A widely quoted estimate is that women produce 70 to 80 percent of Sub-Saharan Africa’s (SSA) food. Increasing farmer productivity in SSA therefore requires understanding how these women make planting, harvesting, and other decisions that affect the production, consumption, and marketing of their crops. This brief provides an overview of the gender cropping series highlighting similar themes from the various crops studied, presenting an overarching summary of the findings and conclusion of the individual literature reviews. The studies reviewed suggest that differential preferences and access to assets by men and women can affect adoption levels and the benefits that accrue to men and women. Findings show that women have less secure access to credit, land, inputs, extension, and markets. Similarly, women’s multi-faceted role in household management gives rise to preferences that may very well be different from those of men. Participatory Breeding and Participatory Varietal Selection are two methods shown to be successful in developing technology that is more appropriate and more likely to avoid unintended consequences. Regularly collecting gender-disaggregated statistics can also result in a greater understanding of how technology has affected both men and women. Agricultural technology has the potential to enhance both men’s and women’s welfare and productivity, but unless gender is sufficiently integrated into every step of the development and dissemination process, efforts will only achieve a fraction of their total possible benefit.

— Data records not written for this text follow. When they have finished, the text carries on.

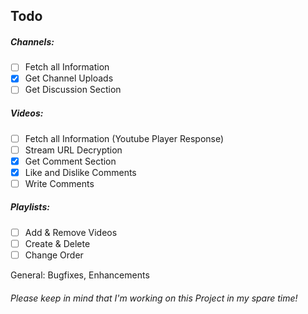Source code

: ## Todo

##### Channels:
- [ ] Fetch all Information
- [X] Get Channel Uploads
- [ ] Get Discussion Section

##### Videos:
- [ ] Fetch all Information (Youtube Player Response)
- [ ] Stream URL Decryption
- [X] Get Comment Section
- [X] Like and Dislike Comments
- [ ] Write Comments

##### Playlists:
- [ ] Add & Remove Videos
- [ ] Create & Delete
- [ ] Change Order

General: Bugfixes, Enhancements

###### Please keep in mind that I'm working on this Project in my spare time!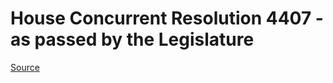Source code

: # House Concurrent Resolution 4407 - as passed by the Legislature

[Source](http://lawfilesext.leg.wa.gov/biennium/2021-22/Pdf/Bills/House%20Passed%20Legislature/4407.PL.pdf)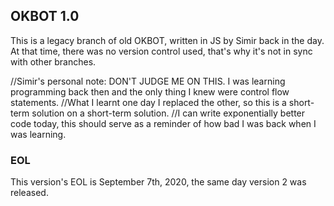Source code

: ## OKBOT 1.0

This is a legacy branch of old OKBOT, written in JS by Simir back in the day.
At that time, there was no version control used, that's why it's not in sync with other branches.

//Simir's personal note: DON'T JUDGE ME ON THIS. I was learning programming back then and the only thing I knew were control flow statements.
//What I learnt one day I replaced the other, so this is a short-term solution on a short-term solution.
//I can write exponentially better code today, this should serve as a reminder of how bad I was back when I was learning.

### EOL

This version's EOL is September 7th, 2020, the same day version 2 was released.
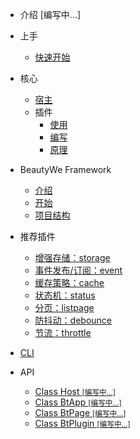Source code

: 
- 介绍 [编写中...]
- 上手

    - [快速开始](contents/quick-start.md)

- 核心

    - [宿主](contents/core/the-host.md)
    - 插件
        - [使用](contents/core/plugin/use.md)
        - [编写](contents/core/plugin/write.md)
        - [原理](contents/core/plugin/how-to-work.md)

- BeautyWe Framework

    - [介绍](contents/framework/introduce.md)
    - [开始](contents/framework/start.md)
    - [项目结构](contents/framework/structure.md)

- 推荐插件

    - [增强存储：storage](http://gitlab.qima-inc.com/huangpeijie/beautywe-plugin-storage/blob/master/README.md)
    - [事件发布/订阅：event]()
    - [缓存策略：cache]()
    - [状态机：status]()
    - [分页：listpage]()
    - [防抖动：debounce]()
    - [节流：throttle]()

- [CLI](contents/cli.md)

- API

    - [Class Host <small>[编写中...]</small>]()
    - [Class BtApp <small>[编写中...]</small>]()
    - [Class BtPage <small>[编写中...]</small>]()
    - [Class BtPlugin <small>[编写中...]</small>]()

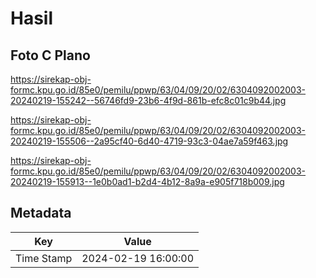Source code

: # Hasil

## Foto C Plano

https://sirekap-obj-formc.kpu.go.id/85e0/pemilu/ppwp/63/04/09/20/02/6304092002003-20240219-155242--56746fd9-23b6-4f9d-861b-efc8c01c9b44.jpg

https://sirekap-obj-formc.kpu.go.id/85e0/pemilu/ppwp/63/04/09/20/02/6304092002003-20240219-155506--2a95cf40-6d40-4719-93c3-04ae7a59f463.jpg

https://sirekap-obj-formc.kpu.go.id/85e0/pemilu/ppwp/63/04/09/20/02/6304092002003-20240219-155913--1e0b0ad1-b2d4-4b12-8a9a-e905f718b009.jpg


## Metadata

| Key        | Value               |
| ---------- | ------------------- |
| Time Stamp | 2024-02-19 16:00:00 |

Estimates suggest that women grow 70-80 percent of Africa’s food crops, which may constrain their involvement in cash crop production, if food crop production places additional demands their time, resources and labor. There is little evidence regarding women’s motivations or decisions to grow cash versus food crops. Similarly, the policy literature on cotton production and markets in Sub-Saharan Africa (SSA) does not explicitly address the issue of gender, further limiting the information available on the impact of cotton production on women. This brief provides an overview of the role of women in cotton production, and provides a framework for analyzing barriers to women and technology’s impact on women throughout the cropping cycle. We find that women are typically not the primary cultivators of cotton, and that cotton production is a household cultivation strategy, especially in West and Central Africa. Cotton cultivation often provides access to fertilizers, pesticides and extension services that are otherwise unavailable to households. Women have benefitted from household cotton income when they have input in intra-household resource allocation decisions or when they are able to grow cotton on personal plots and have control over the income it generates. Women also benefit from cotton when it offers them the opportunity to engage in paid labor. The data suggests, however, that cotton cultivation can negatively impact women when it increases their unpaid agricultural labor burden or exposes them to harmful chemicals.